— Start DATASET ROWS —

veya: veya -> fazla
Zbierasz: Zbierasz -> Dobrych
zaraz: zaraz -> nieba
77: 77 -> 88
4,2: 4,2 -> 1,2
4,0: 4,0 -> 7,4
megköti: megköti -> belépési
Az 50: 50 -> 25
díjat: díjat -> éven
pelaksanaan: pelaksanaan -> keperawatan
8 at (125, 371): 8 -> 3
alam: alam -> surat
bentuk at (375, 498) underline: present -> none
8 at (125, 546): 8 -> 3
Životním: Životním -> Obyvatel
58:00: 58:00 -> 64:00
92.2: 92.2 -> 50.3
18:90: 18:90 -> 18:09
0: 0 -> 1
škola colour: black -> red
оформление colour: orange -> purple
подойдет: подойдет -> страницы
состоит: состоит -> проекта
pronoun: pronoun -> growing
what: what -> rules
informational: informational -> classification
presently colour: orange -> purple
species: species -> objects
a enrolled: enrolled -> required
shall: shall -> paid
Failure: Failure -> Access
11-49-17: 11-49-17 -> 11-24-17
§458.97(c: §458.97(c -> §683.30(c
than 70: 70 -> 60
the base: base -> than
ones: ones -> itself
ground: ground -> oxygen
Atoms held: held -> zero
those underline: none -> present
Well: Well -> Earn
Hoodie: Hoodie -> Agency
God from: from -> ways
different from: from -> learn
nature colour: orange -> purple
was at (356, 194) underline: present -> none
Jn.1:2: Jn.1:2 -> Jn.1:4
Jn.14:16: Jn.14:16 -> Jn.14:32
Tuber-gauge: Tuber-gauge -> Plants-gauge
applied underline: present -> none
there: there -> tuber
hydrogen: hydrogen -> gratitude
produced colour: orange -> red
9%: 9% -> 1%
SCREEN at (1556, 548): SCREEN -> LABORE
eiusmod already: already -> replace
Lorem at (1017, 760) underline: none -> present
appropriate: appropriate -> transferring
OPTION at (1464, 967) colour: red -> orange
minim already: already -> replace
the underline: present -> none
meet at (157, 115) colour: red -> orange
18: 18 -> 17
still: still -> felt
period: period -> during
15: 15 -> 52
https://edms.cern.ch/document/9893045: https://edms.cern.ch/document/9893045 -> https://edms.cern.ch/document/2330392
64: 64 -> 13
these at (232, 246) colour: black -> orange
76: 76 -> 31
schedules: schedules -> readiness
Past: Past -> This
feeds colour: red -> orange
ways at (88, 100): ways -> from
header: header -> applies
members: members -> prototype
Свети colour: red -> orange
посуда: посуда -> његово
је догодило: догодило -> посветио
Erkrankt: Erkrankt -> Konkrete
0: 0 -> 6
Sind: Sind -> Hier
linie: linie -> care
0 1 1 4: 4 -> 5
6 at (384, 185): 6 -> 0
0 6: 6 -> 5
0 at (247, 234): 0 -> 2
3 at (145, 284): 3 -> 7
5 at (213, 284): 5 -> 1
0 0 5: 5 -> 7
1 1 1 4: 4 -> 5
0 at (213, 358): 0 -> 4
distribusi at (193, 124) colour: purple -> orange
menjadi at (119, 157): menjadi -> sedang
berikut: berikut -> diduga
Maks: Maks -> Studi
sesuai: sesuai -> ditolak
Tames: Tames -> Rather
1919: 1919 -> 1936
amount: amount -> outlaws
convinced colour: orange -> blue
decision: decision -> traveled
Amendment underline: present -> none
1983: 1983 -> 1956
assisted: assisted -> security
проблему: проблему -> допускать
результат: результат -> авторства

— End DATASET ROWS —

STATED EXERCISE: Find every line in the items above that contains the word "underline", and copy each of those lines.

FINAL RESULT:
bentuk at (375, 498) underline: present -> none
those underline: none -> present
was at (356, 194) underline: present -> none
applied underline: present -> none
Lorem at (1017, 760) underline: none -> present
the underline: present -> none
Amendment underline: present -> none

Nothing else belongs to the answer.